Great post. Glad you could do it :) I know what you mean about the whole wedding thing, just me a groom a pastor and fresh field full of flowers I say! But yes, sister, for now we trust Him. And wait. And trust. By the way, I love the picture. It reminds me of Africa. Even before I read the text following I had paused to just take it in, it also spoke to me about never knowing what lies ahead, but look at the beauty, surely what lay ahead will be good. That is our God. That despite the struggles and pain, He has for us Good.

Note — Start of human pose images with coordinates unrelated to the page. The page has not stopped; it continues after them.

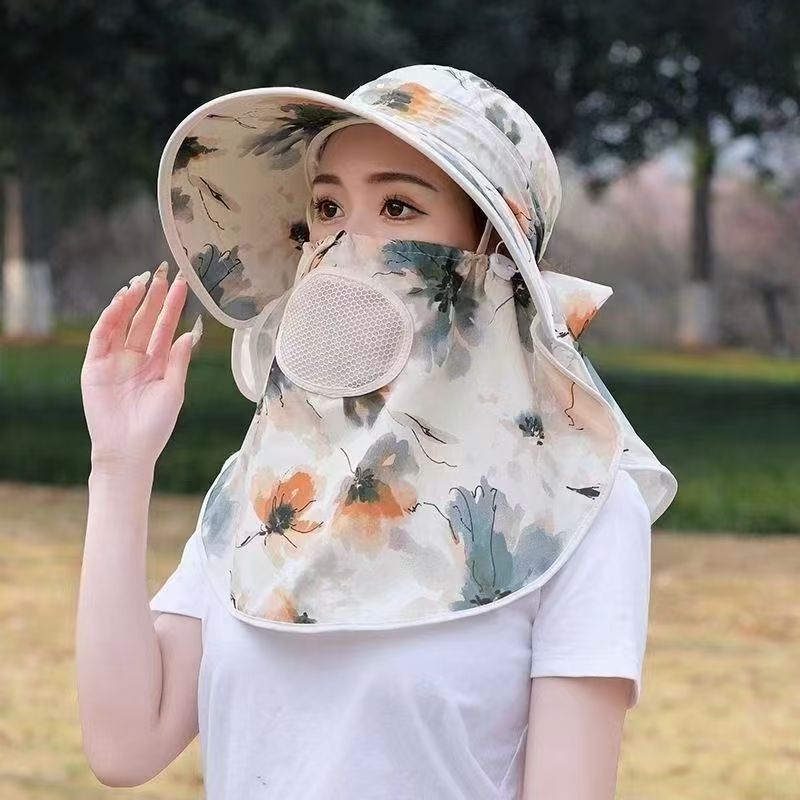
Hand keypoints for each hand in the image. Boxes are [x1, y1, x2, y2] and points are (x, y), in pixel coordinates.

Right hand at [81, 262, 201, 469]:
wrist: (130, 450)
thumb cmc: (156, 425)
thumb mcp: (173, 390)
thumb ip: (179, 360)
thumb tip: (192, 332)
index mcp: (157, 362)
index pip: (165, 327)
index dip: (173, 306)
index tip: (183, 284)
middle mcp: (135, 357)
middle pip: (145, 319)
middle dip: (154, 296)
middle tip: (163, 271)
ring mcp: (114, 359)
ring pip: (122, 323)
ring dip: (131, 301)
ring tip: (142, 281)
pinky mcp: (94, 365)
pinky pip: (102, 336)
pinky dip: (110, 317)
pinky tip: (122, 301)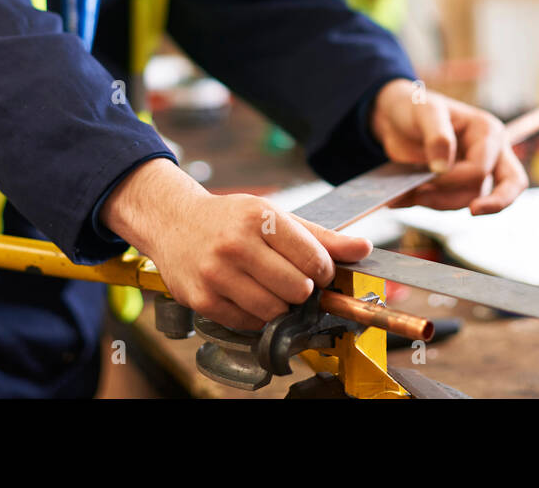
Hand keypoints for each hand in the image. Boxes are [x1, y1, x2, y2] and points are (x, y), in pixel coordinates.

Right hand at [101, 158, 371, 331]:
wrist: (173, 223)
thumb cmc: (230, 220)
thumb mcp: (273, 217)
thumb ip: (320, 236)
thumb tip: (365, 248)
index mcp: (258, 217)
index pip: (314, 258)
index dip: (324, 270)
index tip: (317, 269)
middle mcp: (235, 244)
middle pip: (298, 288)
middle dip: (302, 289)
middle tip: (292, 279)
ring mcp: (216, 274)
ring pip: (274, 310)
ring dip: (280, 305)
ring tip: (269, 287)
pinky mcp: (202, 299)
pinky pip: (248, 322)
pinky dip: (255, 315)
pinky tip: (246, 294)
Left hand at [369, 79, 527, 214]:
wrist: (395, 118)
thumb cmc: (415, 108)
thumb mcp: (424, 111)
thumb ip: (437, 136)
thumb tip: (442, 168)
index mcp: (487, 132)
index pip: (481, 167)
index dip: (454, 177)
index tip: (427, 174)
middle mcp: (490, 153)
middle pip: (512, 184)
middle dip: (496, 203)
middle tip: (473, 211)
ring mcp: (477, 172)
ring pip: (471, 199)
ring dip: (439, 202)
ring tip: (407, 194)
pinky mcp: (459, 186)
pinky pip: (451, 203)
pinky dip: (428, 203)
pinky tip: (404, 198)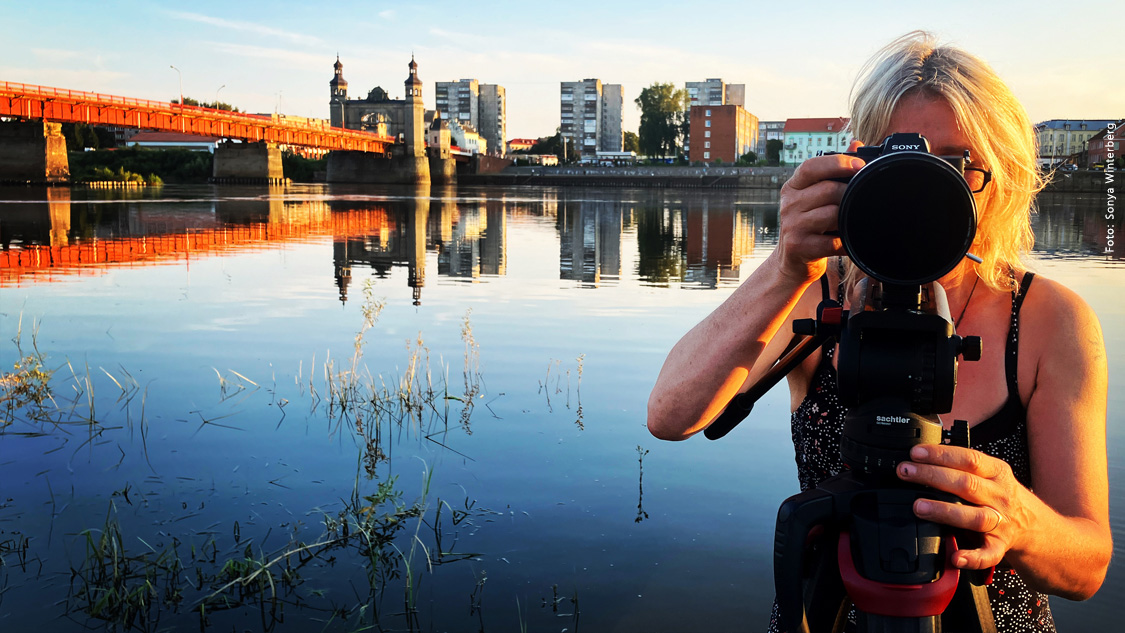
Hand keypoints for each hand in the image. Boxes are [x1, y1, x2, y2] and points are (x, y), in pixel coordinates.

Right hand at [775, 152, 863, 283]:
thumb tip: (855, 143)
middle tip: (858, 200)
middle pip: (828, 190)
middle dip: (849, 194)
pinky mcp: (798, 247)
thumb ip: (833, 171)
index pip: (811, 166)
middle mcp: (789, 204)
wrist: (792, 261)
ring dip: (847, 219)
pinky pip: (832, 241)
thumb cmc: (809, 225)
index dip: (837, 163)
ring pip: (831, 214)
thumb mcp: (814, 196)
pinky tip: (846, 241)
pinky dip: (845, 242)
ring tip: (848, 222)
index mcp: (793, 187)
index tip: (859, 165)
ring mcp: (792, 226)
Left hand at [896, 444, 1025, 569]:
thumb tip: (922, 458)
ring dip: (945, 511)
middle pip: (966, 484)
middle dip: (932, 476)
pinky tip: (956, 557)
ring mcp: (1001, 522)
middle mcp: (1000, 496)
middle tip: (906, 473)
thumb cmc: (1000, 495)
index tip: (916, 454)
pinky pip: (988, 554)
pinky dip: (973, 557)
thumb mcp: (989, 473)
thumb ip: (961, 466)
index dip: (941, 454)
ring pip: (974, 517)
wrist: (1034, 525)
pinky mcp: (1000, 546)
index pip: (969, 459)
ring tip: (918, 507)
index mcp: (997, 473)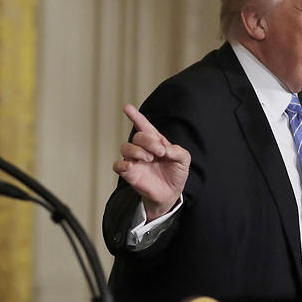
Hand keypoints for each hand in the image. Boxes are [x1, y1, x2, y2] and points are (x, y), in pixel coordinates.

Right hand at [112, 104, 190, 220]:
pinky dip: (121, 164)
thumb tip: (164, 149)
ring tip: (149, 159)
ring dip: (137, 151)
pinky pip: (117, 165)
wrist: (171, 193)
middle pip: (137, 137)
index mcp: (155, 141)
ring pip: (125, 147)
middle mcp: (142, 149)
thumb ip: (177, 151)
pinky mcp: (129, 173)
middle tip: (159, 153)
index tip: (127, 108)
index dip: (135, 116)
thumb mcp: (184, 159)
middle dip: (148, 141)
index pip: (143, 126)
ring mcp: (134, 160)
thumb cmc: (176, 173)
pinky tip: (131, 166)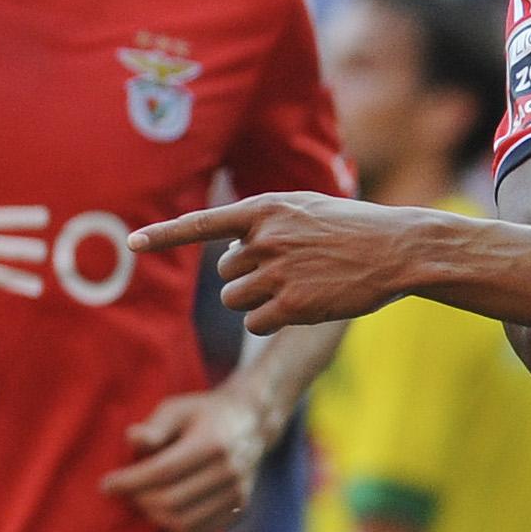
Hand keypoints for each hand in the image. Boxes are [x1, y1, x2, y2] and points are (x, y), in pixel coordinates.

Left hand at [101, 385, 276, 531]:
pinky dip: (175, 527)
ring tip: (143, 500)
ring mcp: (237, 493)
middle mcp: (229, 472)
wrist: (250, 424)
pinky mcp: (239, 509)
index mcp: (212, 443)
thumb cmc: (203, 414)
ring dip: (154, 516)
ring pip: (184, 522)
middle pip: (171, 500)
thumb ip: (154, 425)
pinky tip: (164, 511)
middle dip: (138, 500)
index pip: (162, 471)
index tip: (106, 485)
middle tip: (124, 491)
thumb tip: (132, 439)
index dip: (129, 482)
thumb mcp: (177, 408)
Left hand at [130, 195, 413, 332]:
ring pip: (238, 301)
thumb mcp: (307, 208)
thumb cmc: (355, 228)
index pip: (202, 224)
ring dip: (258, 302)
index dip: (164, 235)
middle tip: (290, 273)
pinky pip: (257, 322)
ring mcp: (279, 272)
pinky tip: (303, 307)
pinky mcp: (294, 304)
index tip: (132, 243)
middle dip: (249, 279)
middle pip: (227, 275)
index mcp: (265, 210)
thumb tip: (229, 254)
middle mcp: (266, 239)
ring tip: (299, 289)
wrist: (398, 248)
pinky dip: (272, 321)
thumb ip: (266, 223)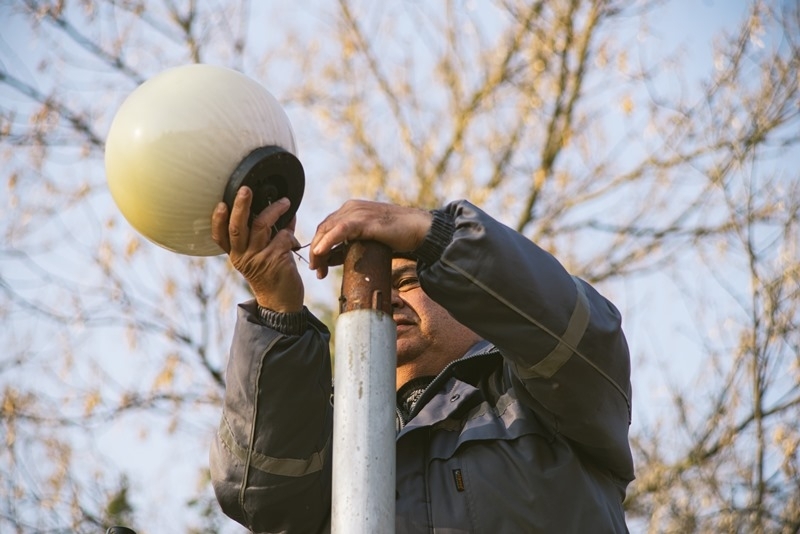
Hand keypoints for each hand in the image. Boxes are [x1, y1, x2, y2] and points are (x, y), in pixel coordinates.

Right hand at [211, 187, 303, 311]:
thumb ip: (267, 234)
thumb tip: (280, 208)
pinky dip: (291, 233)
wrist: (280, 302)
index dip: (217, 219)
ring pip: (262, 225)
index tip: (220, 203)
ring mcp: (258, 258)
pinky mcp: (275, 259)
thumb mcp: (260, 256)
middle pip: (237, 225)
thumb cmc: (271, 275)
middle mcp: (242, 256)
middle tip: (246, 189)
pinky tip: (294, 241)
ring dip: (275, 210)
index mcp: (236, 254)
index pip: (219, 236)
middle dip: (241, 205)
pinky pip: (283, 236)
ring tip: (285, 202)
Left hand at [308, 200, 431, 278]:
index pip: (326, 227)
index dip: (317, 246)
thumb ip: (349, 247)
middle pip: (323, 228)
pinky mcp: (364, 220)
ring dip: (318, 250)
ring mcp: (357, 212)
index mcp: (351, 210)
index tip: (317, 266)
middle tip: (316, 271)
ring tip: (318, 268)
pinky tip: (320, 253)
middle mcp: (351, 208)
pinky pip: (340, 230)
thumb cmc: (397, 236)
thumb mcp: (367, 241)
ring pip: (327, 229)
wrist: (419, 229)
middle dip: (315, 251)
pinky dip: (327, 242)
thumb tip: (330, 259)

"For now though I will wait as patiently as possible.
And buy as many shoes as I'd like since there is no husband to tell me no."


Absolutely! Keep Rockin'friend!

Alyssa Rose said...

Wow, Leanna, I really love the concept/message that you gave behind the picture form Costa Rica. It is so beautiful!

Could I get your permission to use it as my background on my computer?

I hope that today you are feeling better! You are in my thoughts and prayers, Girl!

Sheryl said...

Thanks for writing. I haven't blogged lately . . . I was hacked, and then busier than I've been in almost a year, and now my Mom is really sick and in the hospital . . . all that to say when I opened my email and saw today's Faith Jam topic, I thought, "I can't do that." I know exactly where you started. Thanks for writing.

S.I.F. said...

I'm sorry friend. I love you and your heart and I know your "one" is out there. Saying up a little prayer that he finds his way to you sooner than later...

a joyful noise said...

All three of my daughter were in their 30's when they found true love. Another missionary single friend, found her husband late in life. He was a widower who needed a wife and Alice fit the bill. She continued to minister among the Indians in Canada, and she spent many happily married years with Charley.

Don't rule out "the one." He may be out there soon. SO be open to God's plan always.